Shriveled in part by the drought's toll on agricultural production, real economic growth in Nebraska and Iowa lagged the nation's during 2012, according to new federal figures.
Nebraska's economy in 2012 grew 1.5 percent when adjusted for inflation, compared with 2.5 percent for the nation, and Iowa's growth fell just short of the nation's at 2.4 percent, according to preliminary data from the U.S. Bureau of Economic Analysis.
It marked the first time since 2005 — two years before the start of the Great Recession — that Nebraska's economic growth had appreciably trailed the nation's.
Nebraska's growth figure was dragged down by a far higher-than-average drop in agricultural productivity. Such production was down more than 10 percent in Nebraska — more than $500 million — compared with drops of 3.7 percent nationally and 6.7 percent in Iowa.
While grain farmers were somewhat protected by crop insurance payments, the drought particularly hammered livestock producers, said Creighton University economist Ernie Goss. Sparse pastures and high grain prices forced many producers to liquidate herds.
“There were some real issues with the drought,” Goss said.
The idled Fort Calhoun Nuclear Plant also has had an often-overlooked impact on the Nebraska economy, Goss said. Utility production was down 5 percent in Nebraska in 2012 and is down almost 18 percent in real terms since 2008. The Fort Calhoun plant, owned by the Omaha Public Power District, has been offline since April 2011 because of regulatory concerns.

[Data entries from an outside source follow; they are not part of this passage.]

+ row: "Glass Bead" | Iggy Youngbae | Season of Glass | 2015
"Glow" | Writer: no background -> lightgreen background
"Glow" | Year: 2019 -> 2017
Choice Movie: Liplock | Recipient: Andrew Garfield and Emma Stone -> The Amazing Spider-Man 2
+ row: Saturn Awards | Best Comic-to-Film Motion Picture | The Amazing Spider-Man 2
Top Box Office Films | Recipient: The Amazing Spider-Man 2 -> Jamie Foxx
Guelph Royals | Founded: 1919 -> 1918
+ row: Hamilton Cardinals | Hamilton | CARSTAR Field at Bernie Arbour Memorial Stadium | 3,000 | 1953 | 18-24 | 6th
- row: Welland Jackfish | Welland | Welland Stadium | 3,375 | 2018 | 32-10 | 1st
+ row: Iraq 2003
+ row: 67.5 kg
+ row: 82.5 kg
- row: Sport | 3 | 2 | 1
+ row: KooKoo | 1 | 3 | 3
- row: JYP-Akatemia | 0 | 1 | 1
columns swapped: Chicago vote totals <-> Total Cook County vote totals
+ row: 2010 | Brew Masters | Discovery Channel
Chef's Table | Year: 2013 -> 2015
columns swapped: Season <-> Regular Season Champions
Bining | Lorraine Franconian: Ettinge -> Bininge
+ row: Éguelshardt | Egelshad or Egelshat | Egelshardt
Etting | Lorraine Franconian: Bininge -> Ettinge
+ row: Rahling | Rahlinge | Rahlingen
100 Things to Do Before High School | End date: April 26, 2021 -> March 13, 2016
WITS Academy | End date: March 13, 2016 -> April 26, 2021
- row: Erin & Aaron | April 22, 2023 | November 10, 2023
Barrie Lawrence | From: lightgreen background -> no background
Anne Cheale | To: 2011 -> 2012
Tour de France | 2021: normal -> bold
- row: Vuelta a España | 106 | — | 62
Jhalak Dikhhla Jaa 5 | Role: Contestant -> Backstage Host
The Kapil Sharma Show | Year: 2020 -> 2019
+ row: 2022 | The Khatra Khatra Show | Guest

“There are some strange things going on in energy, and I think Fort Calhoun is one of the big drivers,” Goss said.
Most other sectors in Nebraska posted solid growth, with 5 percent real growth in construction and 4 percent in manufacturing, including 7 percent in durable goods. There was 5 percent growth in wholesale trade and 4 percent in retail trade.
All the figures are subject to revision. Last year the BEA initially found Nebraska lagged the nation in growth but later revised the figure up significantly.